Ziel der Aufgabe. Geben Sie aus dem Forenauszug über phpMyAdmin unter ISPConfig den Abschnitt von „ich rufe die“ bis einschließlich „(30. Aug. 2011)“ wortgetreu aus.

Bereitgestellter Auszug.
Ich möchte also http://www.mydomain.de/phpmyadmin/ ermöglichen (für jeden vhost) wobei phpmyadmin bei mir unter /var/www/webinclude/phpmyadmin/ liegt.

jemand ne idee?

so loung mulixer...


----------



## Till (28. Aug. 2011)

Ich denke nicht dass das so funktionieren kann, außer vielleicht wenn du das shared verzeichnis auf 777 setzt. Die bessere lösung ist aber meistens einen eigenen vhost für phpmydmin zu verwenden.


----------



## mulixer (29. Aug. 2011)

servus till,

das hatte ich auch schon versucht, aber auch das setzen von 777 auf die verzeichnisse unterhalb von /var/www/webinclude gibt mir ein fehler 500 zurück. Selbst wenn ich zb. den user des vhosts (zb. web4) mit in die gruppe www-data nehmen läuft das nicht. Die fehlermeldung sagt ja "not in document root of Vhost" was ja stimmt. Ich dachte das könnte man mit dem passenden eintrag für das open_basedir umgehen, bringt aber nichts.

Was aber geht ist ein symlink also ln -s /var/www/webinclude/phpmyadmin phpmyadmin nur ist das ehr ne notlösung und symlinks sollen nicht so performant sein gegenüber einem alias.

hmmm.... irgendwie muss das doch gehen, ich hatte soetwas schon mal am laufen aber ohne isp software also nur per konsolen-verwaltung.

so long....


----------



## Till (29. Aug. 2011)

Ich denke mal Du rufst das ganze über suphp auf und nicht mod_php. Editier mal die suphp.conf datei im apache mods-enabled Verzeichnis und kommentier die Zeilen:

AddType application/x-httpd-php .php .php3 .php4 .php5 .phtml
suPHP_AddHandler application/x-httpd-php

aus und dann starte apache neu.


----------



## mulixer (29. Aug. 2011)

ich rufe die php dateien mit dem fast-cgi modul und suexec auf, wenn ich die datei suphp.conf im apache mods verzeichnis verändere (wie du geschrieben hast) geht es, aber die php dateien werden mit dem user des apache ausgeführt (www-data, zeigt mir top) was ich ja eigentlich nicht wollte. Daher wäre das nur eine notlösung, grade wenn ich an die sessions denke in verbindung mit horde sollte man das nicht machen. Aber danke soweit ich muss die tage mit meine andere serverkonfig mal genau durch den kopf gehen lassen und schauen ob sich das mit ispconfig umseten läst.

so long....


----------



## Till (30. Aug. 2011)

Wenn Du einen Alias im apache verwendest, dann wird immer die globale PHP Konfiguration für die hinter dem Alias liegenden Dateien verwendet und nicht die des vhost. Das ist also nicht ispconfig spezifisch. Wenn Du statt dem Alias im apache einen symlink nimmst, dann werden die Dateien unter dem User des vhosts aufgerufen.


----------

Bereitgestelltes Material.

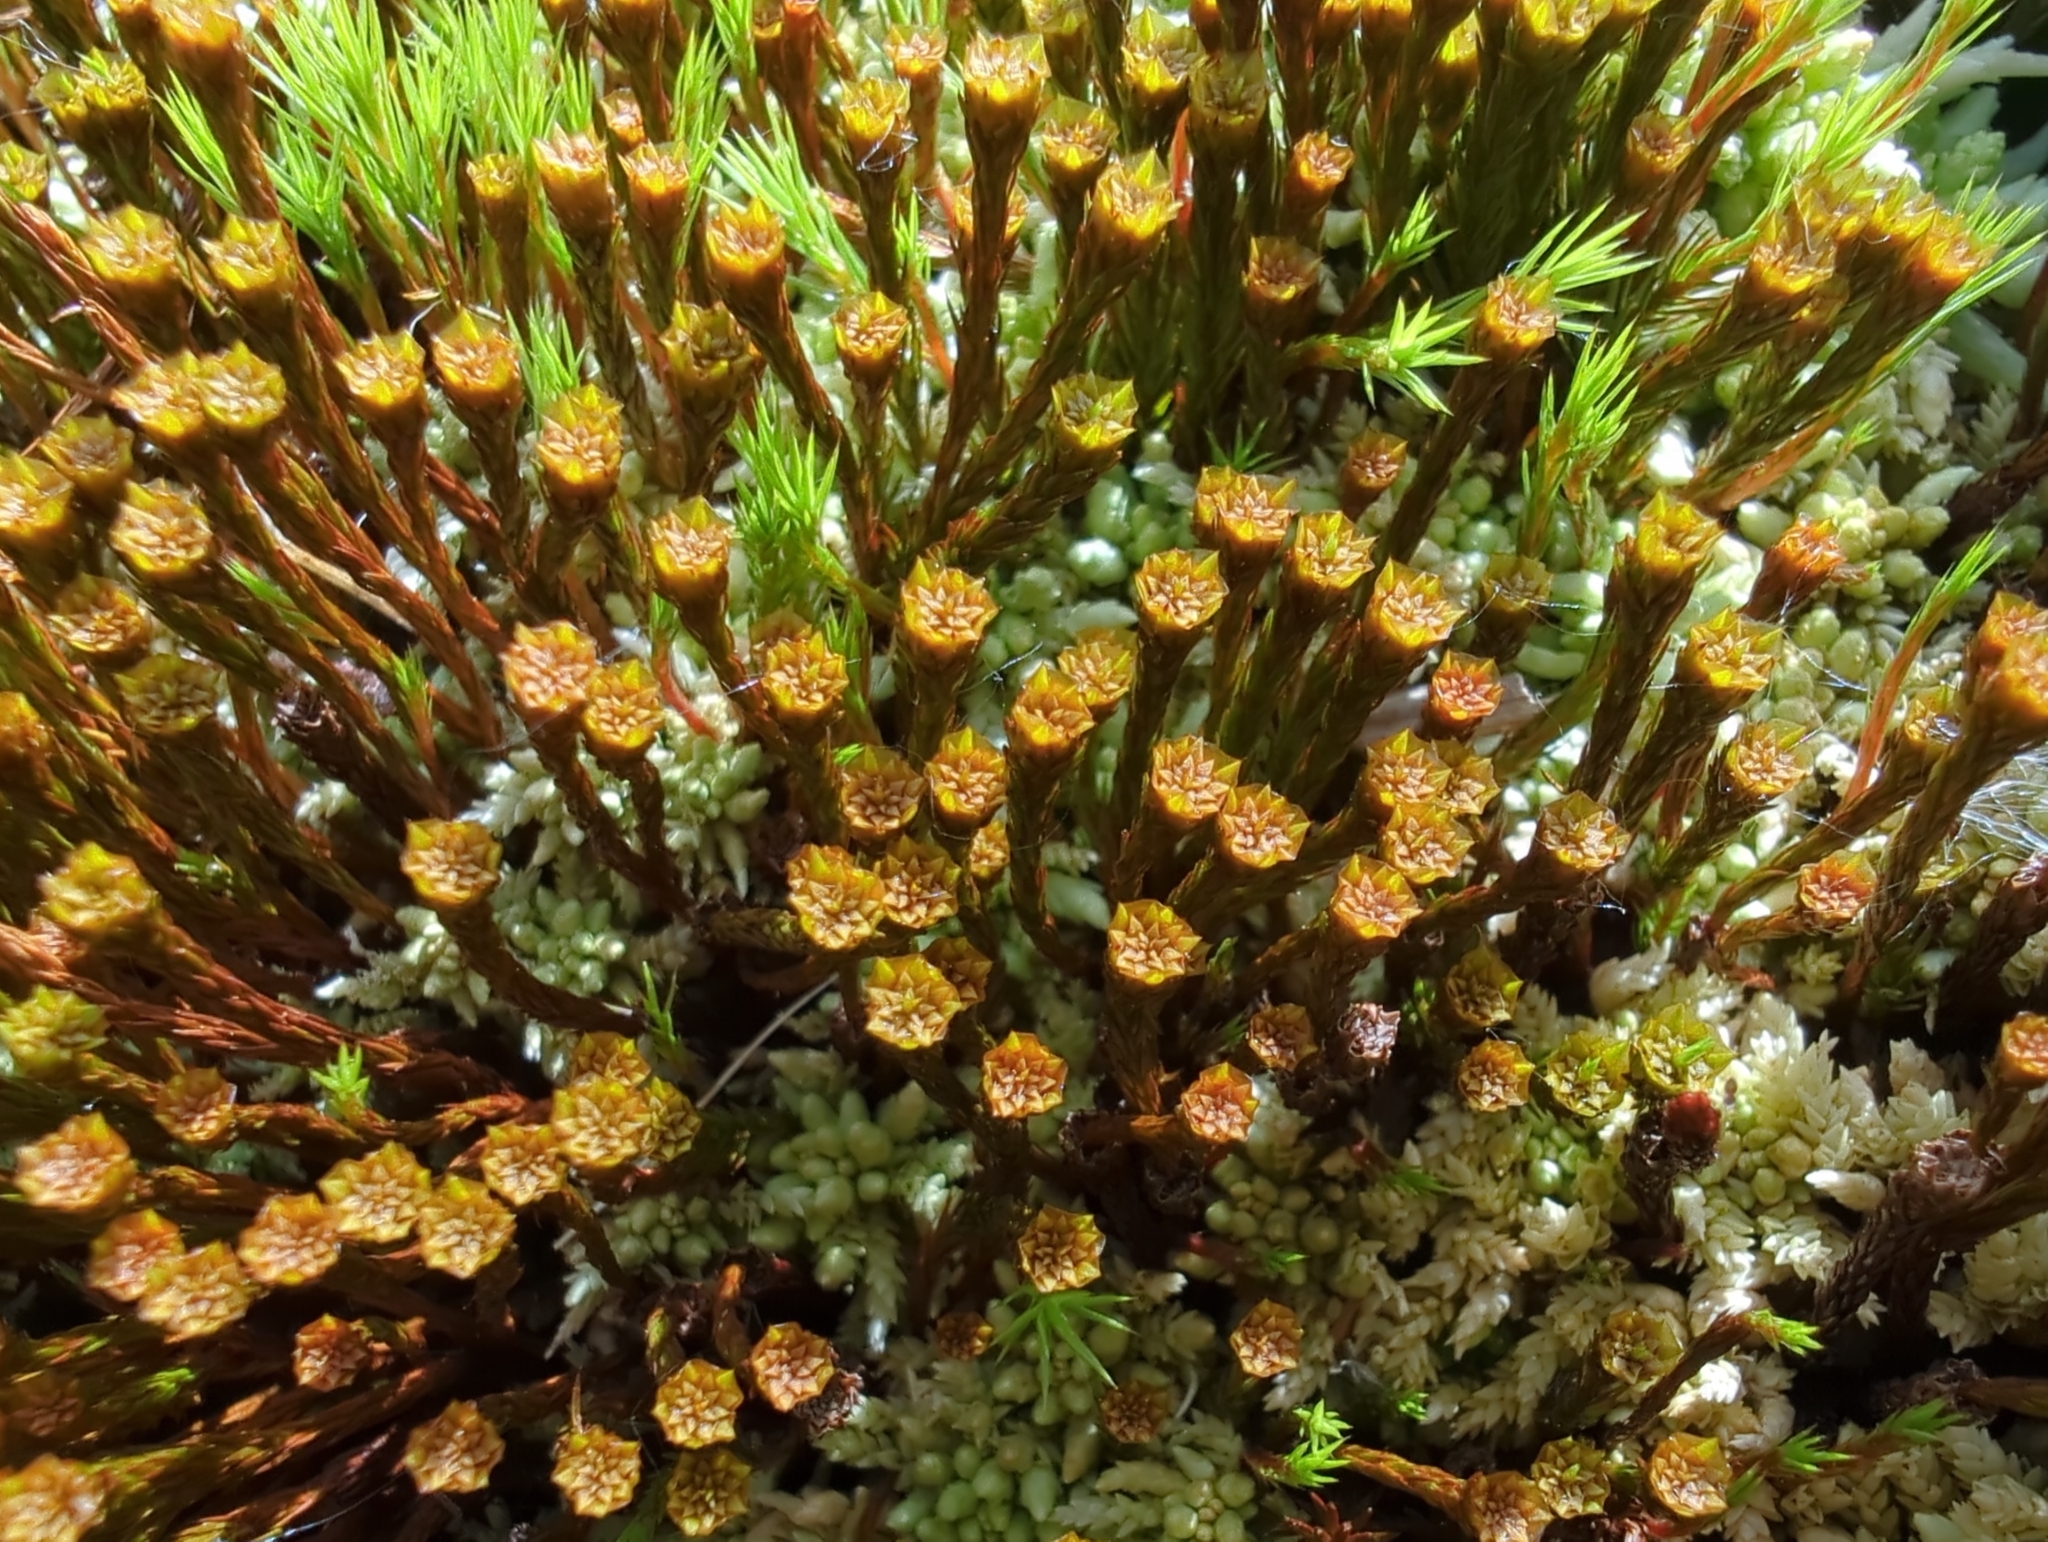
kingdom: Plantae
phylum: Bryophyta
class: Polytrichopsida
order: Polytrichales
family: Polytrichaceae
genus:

Ergebnis der Aufgabe.
ich rufe die php dateien mit dem fast-cgi modul und suexec auf, wenn ich die datei suphp.conf im apache mods verzeichnis verändere (wie du geschrieben hast) geht es, aber die php dateien werden mit dem user des apache ausgeführt (www-data, zeigt mir top) was ich ja eigentlich nicht wollte. Daher wäre das nur eine notlösung, grade wenn ich an die sessions denke in verbindung mit horde sollte man das nicht machen. Aber danke soweit ich muss die tage mit meine andere serverkonfig mal genau durch den kopf gehen lassen und schauen ob sich das mit ispconfig umseten läst.

so long....


----------



## Till (30. Aug. 2011)